Extrait choisi:

• • • • • • •

«VENEZ
A MOI VOUS QUI PEINEZ SOUS LE FARDEAU …»
(Mt.11,28-30)
Si Jésus
constitue un échelon d’une importance capitale dans l’évolution de la race
humaine vers un niveau plus élevé d’humanité, cela est dû au fait que cet homme, plus que quiconque avant lui, a eu conscience d’être le porteur privilégié de la présence du divin dans le monde: «Nul ne connaît le
Père si ce n’est le Fils et celui a qui
le Fils veut bien le révéler». C’est Jésus qui a révélé à l’humanité que Dieu
est une Énergie et un Esprit bon et
bienveillant qui n’est pas en dehors de ce qui existe, mais qui imbibe de sa présence
et de ses virtualités l’univers entier. Jésus a enseigné que l’esprit de Dieu se manifeste et agit avec une force
particulière dans l’être humain qui en
est son incarnation et sa manifestation la plus accomplie. C’est en cela que
consiste le «secret» dont Jésus
parle en ce passage d’évangile et qu’il
dit être fermé aux sages et aux intelligents et accessible seulement aux simples et aux petits.
Les
sages et les intelligents au temps de Jésus sont l'élite de la société ou qui
se croient tels. Ce sont les scribes, spécialistes de la Bible , les prêtres, les
aristocrates, les gens cultivés, ceux qui sont aux rouages du système
politico-religieux. Ce sont tous ceux qui, dans l'ombre des structures
politiques et économiques, tirent les ficelles du monde qui leur sert de table
de jeu d'argent. Tous ceux dont le salaire, le train de vie, l'arrogance et le
mépris sont une insulte permanente au peuple des pauvres dont ils exploitent le
travail et la misère.

• • • • • • •

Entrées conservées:
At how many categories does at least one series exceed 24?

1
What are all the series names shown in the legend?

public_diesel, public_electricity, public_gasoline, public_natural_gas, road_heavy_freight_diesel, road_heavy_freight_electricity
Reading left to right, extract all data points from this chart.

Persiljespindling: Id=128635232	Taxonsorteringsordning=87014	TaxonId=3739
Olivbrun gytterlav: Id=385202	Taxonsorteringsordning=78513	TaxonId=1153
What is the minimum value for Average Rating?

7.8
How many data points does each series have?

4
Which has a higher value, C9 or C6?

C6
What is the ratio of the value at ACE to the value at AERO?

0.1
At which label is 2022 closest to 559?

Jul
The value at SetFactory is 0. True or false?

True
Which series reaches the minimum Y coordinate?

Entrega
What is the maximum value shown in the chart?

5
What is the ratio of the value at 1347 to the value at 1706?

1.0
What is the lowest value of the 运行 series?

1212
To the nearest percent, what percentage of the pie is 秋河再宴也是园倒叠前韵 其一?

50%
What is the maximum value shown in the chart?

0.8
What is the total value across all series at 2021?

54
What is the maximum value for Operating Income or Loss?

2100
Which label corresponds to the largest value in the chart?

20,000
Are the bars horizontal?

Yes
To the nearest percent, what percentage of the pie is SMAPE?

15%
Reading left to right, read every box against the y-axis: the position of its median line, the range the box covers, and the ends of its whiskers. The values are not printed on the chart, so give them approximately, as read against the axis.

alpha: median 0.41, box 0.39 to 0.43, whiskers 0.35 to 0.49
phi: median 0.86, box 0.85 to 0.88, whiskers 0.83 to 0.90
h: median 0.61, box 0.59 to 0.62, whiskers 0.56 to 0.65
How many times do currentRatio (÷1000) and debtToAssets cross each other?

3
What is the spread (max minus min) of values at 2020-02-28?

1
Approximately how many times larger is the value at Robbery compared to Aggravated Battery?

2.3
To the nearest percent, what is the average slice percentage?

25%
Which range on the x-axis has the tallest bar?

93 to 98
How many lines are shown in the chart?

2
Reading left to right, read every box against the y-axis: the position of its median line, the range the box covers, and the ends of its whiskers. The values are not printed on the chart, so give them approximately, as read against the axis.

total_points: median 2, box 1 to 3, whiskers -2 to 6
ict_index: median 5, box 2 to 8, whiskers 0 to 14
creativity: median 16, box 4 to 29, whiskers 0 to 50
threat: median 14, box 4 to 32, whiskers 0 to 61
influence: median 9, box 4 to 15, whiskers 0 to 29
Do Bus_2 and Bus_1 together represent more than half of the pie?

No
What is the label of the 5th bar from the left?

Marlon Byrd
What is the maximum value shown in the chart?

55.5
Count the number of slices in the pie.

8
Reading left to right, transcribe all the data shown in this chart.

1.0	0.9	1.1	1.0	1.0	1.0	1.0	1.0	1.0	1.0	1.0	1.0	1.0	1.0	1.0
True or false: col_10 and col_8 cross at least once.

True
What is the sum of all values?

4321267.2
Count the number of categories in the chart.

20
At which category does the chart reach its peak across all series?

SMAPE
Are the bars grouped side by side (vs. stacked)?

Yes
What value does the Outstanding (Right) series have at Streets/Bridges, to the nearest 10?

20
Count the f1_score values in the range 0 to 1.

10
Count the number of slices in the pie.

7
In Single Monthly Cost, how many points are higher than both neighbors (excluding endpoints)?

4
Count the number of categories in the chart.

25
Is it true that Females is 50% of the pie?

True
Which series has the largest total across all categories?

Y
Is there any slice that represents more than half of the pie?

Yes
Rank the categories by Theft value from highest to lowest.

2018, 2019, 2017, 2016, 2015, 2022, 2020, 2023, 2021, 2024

• • • • • • •

Consigne:
Rédigez la suite de la méditation sur « Venez à moi vous qui peinez sous le fardeau », en partant de sa dernière phrase. Les entrées ne servent à rien ici.

Réponse rédigée:
De
l'autre côté, les «tout petits», dit le texte. Et on peut ici comprendre le mot
«tout petits» dans le sens d’«enfants»: ceux qui n'ont pas la parole, ceux qui
n'ont pas droit à la parole. Au temps de Jésus, ce sont tous les miséreux qu'on
voit se presser autour de lui: femmes, enfants, malades affectés par toutes
sortes d’infirmités, muets, aveugles, boiteux, épileptiques, lépreux, tous ces
pauvres de moyens matériels et intellectuels
qui sont considérés un poids inutile pour la société, parce qu’ils ne
produisent pas, parce qu’ils sont hors normes, parce qu’il sont incapables de
s’insérer dans un système qui les exclut et les punit ; qui n'ont droit qu'à se
taire et à subir; qui ne sont rien,
parce qu’ils ne possèdent rien: ni éducation,
ni culture, ni argent, ni pouvoir et
donc ni valeur et ni dignité; qui n’ont aucun statut social parce qu’ils ne
réalisent pas les conditions pour s’asseoir à la table des gens « bien» qui déterminent le sort de ce monde.
C’est
tout ce monde qui se presse autour du prophète de Galilée, parce qu’il a pour
eux un message d’espérance, de libération. Parce que tous ces pauvres et ces petits trouvent en lui non seulement leur porte-parole
et leur défenseur, mais celui qui les fait grandir, leur donne valeur, leur
fait découvrir leur dignité et leur
révèle le secret de la vraie grandeur humaine. Il leur annonce en effet que la
grandeur de la personne consiste dans la prise de conscience de l’esprit de Dieu
qui les habite et dans la réponse qu’ils
donnent à cette divine présence. Il
enseigne que la valeur de la personne n’est pas dans l’avoir, mais dans l’être.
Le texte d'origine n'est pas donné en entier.